While Amazon had a rocky year, AWS remains reliable cash cow

Back in March 2020, when the world shut down, Amazon became the world’s go-to online store. When people couldn’t leave their homes, it became imperative to have goods come to them, and Amazon thrived. Money poured into its coffers, its stock price skyrocketed, and it hired like crazy and built warehouses to match the growing demand.

According to numbers from Statista, the company began the pandemic with approximately 840,000 employees in the first quarter of 2020. By Q1 2022, it had over 1.6 million workers.
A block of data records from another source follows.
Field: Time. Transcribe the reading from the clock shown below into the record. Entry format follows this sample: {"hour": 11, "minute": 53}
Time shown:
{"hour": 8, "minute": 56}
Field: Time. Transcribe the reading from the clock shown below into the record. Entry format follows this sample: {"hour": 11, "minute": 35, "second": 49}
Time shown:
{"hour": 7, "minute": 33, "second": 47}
The problem was, as the pandemic loosened its grip on public life, people stopped buying everything online and returned to brick-and-mortar retail.
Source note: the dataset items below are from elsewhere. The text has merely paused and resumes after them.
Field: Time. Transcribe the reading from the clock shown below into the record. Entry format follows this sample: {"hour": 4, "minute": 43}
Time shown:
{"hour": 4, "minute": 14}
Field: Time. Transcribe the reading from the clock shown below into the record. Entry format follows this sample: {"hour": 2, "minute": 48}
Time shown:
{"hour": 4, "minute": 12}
Amazon CEO Andy Jassy certainly seems to understand that the market has changed, and he has been having his managers look for places to cut spending and reduce operating costs, something many large organizations are doing amid a period of great economic uncertainty.

Amazon’s efforts included, if reports are accurate, cutting up to 10,000 jobs in the near term to offset the hiring that happened during the peak of the pandemic.
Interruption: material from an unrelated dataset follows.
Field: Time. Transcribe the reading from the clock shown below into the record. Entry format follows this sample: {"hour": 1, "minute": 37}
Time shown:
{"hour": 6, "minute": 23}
From a stock perspective, the company has given up almost all of the gains it picked up on the back of the pandemic, losing almost 50% of its value this year, via CNBC. That means Jeff Bezos is just a little less rich than he once was and his ex, MacKenzie Scott, has a little less to give away. Jassy, ​​meanwhile, has many more headaches to deal with and pressure to cut operations costs.

Through all this, AWS, Amazon’s cloud arm, which Jassy ran before he got promoted to the corner office, has continued to perform at the same high level it always has. But even AWS reports a slowdown in the third quarter as companies tried to slash cloud costs.

Consider that in Q3 2022, the most recently reported quarter, AWS revenue hit $20.5 billion, below the $21.1 billion the analyst crowd expected. It may not seem like much, but cloud computing has been one of a few uber-growth areas, so a miss was a big deal.

That said, you can’t lose sight of the fact that AWS is now on a run rate to become an $80 billion business, so that’s not exactly something to hang your head about, and the consensus is that the cloud business still has plenty of room to grow in spite of external macroeconomic conditions.

In other words, AWS will probably be fine regardless of currency issues, slowing growth or customers looking at only modest IT spending increases in the new year. Jassy may have to cut costs across the company, but chances are AWS gets mostly spared from this exercise.